- **Provided passage**
◆ ◆ ◆ ◆

The key to the plaintiff's argument in the
King v. Burwell challenge to Obamacare before the U.S. Supreme Court is that Congress really meant to limit federal subsidies just to the states that set up their own health insurance exchanges because they wanted to force all of the states to set up exchanges and were putting in place a way to punish states that didn't—withholding subsidies from the residents of those states. Their case, they argue, will give Congress and the states the opportunity to "fix" how the law has been implemented to reflect the will of Congress.
Never mind that the actual members of Congress who wrote the bill have clearly and repeatedly stated their intent was to make sure that no states—or people—would be left out, opponents of the law persist in their argument. To the end of debunking it, and providing more information for the justices to consider, a number of journalists and analysts have been combing the real-time record of the legislation making, all finding that there was no indication ever in the process that Congress was considering punishing states. To add to that pile, Theda Skocpol of Harvard University looked at every Congressional Budget Office report from the legislative process. She found 68 reports, and not a single one of them discussed limiting subsidies to just the states with their own exchanges.
That matters because the CBO games out how various policy options members of Congress submit to them will cost. In all of the 68 reports they generated, no member ever asked them to look at what the impact of not providing subsidies in all states would be. That's pretty strong evidence that Congress intended to write the law as it was implemented, with a federal exchange to back up states that didn't want to take on the task and subsidies available to everyone. In Skocpol's words,
"The larger truth is that no one assumed every state would do this. […] It wasn't an issue of politics then, it was one of policy: these were smaller states and there was a thought some of them wouldn't be able to manage the process. It was taken for granted by all parties that some states would need a backup."

◆ ◆ ◆ ◆

- **What to work on**
Rewrite the stretch of the King v. Burwell article from "The key to the" through "will of Congress.", changing "subsidies" to "tax credits".

[Source texts of formatted documents]
◆ ◆ ◆ ◆

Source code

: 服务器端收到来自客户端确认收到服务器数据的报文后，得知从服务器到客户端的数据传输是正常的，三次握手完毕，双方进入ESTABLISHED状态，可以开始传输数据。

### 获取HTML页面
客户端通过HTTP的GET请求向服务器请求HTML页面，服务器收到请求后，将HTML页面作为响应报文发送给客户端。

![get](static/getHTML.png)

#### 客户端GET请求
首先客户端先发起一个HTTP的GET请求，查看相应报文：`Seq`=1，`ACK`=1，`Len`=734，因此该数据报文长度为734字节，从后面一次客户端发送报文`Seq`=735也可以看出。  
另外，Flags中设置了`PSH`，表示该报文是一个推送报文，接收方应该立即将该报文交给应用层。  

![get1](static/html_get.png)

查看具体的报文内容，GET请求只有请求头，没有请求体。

◆ ◆ ◆ ◆

- **Answer for this exercise**
The key to the plaintiff's argument in the
King v. Burwell challenge to Obamacare before the U.S. Supreme Court is that Congress really meant to limit federal tax credits just to the states that set up their own health insurance exchanges because they wanted to force all of the states to set up exchanges and were putting in place a way to punish states that didn't—withholding tax credits from the residents of those states. Their case, they argue, will give Congress and the states the opportunity to "fix" how the law has been implemented to reflect the will of Congress.